Key components of agentic AI security
Securing agentic AI is about controlling autonomy without losing its advantages. Enterprises need a framework that defines identity, enforces boundaries, and ensures accountability for every action an agent takes.
- Identity assignment: Every agent gets a unique, verifiable identity so its actions can be traced.
- Authentication: Use secure, modern methods like OAuth with PKCE or mutual TLS to prove that the agent is who it claims to be.
- Authorization boundaries: Explicitly limit the systems, APIs, and data each agent can access.
- Activity monitoring: Track and log every action in real time to catch misuse early.
- Lifecycle control: Create, rotate, and retire agent credentials automatically as their roles change or end.
Best practices for managing agentic AI
Agentic AI is powerful, but like any tool with sharp edges, it needs to be handled carefully. Best practices differentiate between secure automation and a wide-open door for attackers.
- Apply least privilege. Limit each agent’s access to only what’s needed for its current tasks.

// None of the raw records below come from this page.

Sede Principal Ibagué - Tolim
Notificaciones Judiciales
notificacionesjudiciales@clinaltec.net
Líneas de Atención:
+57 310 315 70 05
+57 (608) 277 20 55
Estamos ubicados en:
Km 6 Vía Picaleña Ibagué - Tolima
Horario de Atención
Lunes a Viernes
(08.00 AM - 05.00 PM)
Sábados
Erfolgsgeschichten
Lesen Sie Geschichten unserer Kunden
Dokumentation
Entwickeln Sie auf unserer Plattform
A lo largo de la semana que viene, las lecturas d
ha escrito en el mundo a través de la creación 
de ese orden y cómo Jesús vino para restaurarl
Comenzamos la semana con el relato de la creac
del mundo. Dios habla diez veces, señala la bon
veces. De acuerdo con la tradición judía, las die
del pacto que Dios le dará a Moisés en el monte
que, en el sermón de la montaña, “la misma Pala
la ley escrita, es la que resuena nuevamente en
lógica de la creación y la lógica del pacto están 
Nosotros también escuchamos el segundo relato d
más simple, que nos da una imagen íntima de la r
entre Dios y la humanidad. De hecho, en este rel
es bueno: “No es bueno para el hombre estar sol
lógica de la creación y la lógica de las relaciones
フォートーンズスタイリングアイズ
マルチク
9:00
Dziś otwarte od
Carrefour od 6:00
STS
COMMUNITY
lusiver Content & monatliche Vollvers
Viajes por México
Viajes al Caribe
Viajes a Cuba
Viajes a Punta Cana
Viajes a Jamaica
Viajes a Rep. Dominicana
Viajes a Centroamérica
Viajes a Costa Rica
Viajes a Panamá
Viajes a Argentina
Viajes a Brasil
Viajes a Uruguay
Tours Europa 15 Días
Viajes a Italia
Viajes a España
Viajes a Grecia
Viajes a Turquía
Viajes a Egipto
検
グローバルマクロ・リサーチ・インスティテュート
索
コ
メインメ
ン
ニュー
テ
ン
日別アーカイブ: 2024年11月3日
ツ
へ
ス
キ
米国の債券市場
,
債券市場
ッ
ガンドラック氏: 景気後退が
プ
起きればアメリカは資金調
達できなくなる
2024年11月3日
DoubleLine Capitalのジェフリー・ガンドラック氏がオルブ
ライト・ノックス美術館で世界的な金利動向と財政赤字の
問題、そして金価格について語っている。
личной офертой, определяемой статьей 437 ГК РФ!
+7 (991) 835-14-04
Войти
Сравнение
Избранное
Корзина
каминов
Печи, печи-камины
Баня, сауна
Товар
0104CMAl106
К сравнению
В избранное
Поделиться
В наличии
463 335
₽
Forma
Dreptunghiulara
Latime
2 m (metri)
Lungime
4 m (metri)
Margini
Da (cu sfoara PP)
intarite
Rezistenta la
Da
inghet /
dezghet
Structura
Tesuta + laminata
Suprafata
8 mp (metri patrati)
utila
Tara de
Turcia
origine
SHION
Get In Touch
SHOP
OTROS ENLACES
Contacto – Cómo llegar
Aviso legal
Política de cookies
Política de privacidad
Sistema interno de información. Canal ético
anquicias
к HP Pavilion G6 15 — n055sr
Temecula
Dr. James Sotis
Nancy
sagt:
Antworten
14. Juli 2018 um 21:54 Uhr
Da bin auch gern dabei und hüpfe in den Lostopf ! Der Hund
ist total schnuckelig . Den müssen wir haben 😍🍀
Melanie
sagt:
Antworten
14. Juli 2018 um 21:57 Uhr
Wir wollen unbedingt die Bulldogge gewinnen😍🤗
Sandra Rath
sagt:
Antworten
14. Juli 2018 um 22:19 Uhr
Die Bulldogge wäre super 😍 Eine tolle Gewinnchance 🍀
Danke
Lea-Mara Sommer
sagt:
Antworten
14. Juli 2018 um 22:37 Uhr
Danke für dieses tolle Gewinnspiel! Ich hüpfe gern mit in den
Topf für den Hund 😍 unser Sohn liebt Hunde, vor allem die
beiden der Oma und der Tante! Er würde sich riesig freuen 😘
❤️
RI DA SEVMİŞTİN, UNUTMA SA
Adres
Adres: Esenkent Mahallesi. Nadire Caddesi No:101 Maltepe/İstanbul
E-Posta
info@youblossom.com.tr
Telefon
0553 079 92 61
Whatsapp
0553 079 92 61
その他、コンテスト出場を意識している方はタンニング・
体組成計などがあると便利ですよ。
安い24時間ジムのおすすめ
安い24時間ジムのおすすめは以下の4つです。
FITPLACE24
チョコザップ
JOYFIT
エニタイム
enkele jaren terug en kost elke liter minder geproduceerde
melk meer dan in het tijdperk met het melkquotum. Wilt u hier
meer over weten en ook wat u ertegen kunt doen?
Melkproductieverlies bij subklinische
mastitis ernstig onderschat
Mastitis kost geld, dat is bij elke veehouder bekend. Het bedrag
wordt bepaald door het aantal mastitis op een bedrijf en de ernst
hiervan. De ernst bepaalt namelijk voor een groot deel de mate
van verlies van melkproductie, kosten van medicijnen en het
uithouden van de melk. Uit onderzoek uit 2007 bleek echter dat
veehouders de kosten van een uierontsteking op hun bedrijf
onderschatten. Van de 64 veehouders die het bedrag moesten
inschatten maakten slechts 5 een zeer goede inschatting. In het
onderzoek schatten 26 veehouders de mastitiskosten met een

- Use strong authentication . Avoid static secrets; use short-lived tokens or one-time proofs.
- Monitor continuously . Flag and investigate unusual patterns of behavior.
- Automate revocation . Be ready to cut off an agent’s access instantly if compromised.
- Integrate with IAM policies . Treat agentic AI as a first-class identity in your access strategy.
Agentic AI vs. traditional AI
| Feature | Traditional AI | Agentic AI |
|---|---|---|
| Initiative | Responds only to user prompts | Can set and pursue its own goals |
| Workflow | Single-step interactions | Multi-step planning and execution |
| Adaptability | Limited to input context | Adjusts actions based on new data |
| Integration | Standalone or minimal tool use | Directly uses APIs, tools, and services |
| Identity needs | Often runs under a shared service account | Requires unique, managed identity with full lifecycle controls |
| Security risk | Misuse limited to single queries | Potential for wide-reaching impact if compromised |
Agentic AI is changing how work gets done and how identity security needs to operate. Organizations can harness their autonomy without losing control by applying the same rigor to agents as they would to human and other non-human identities.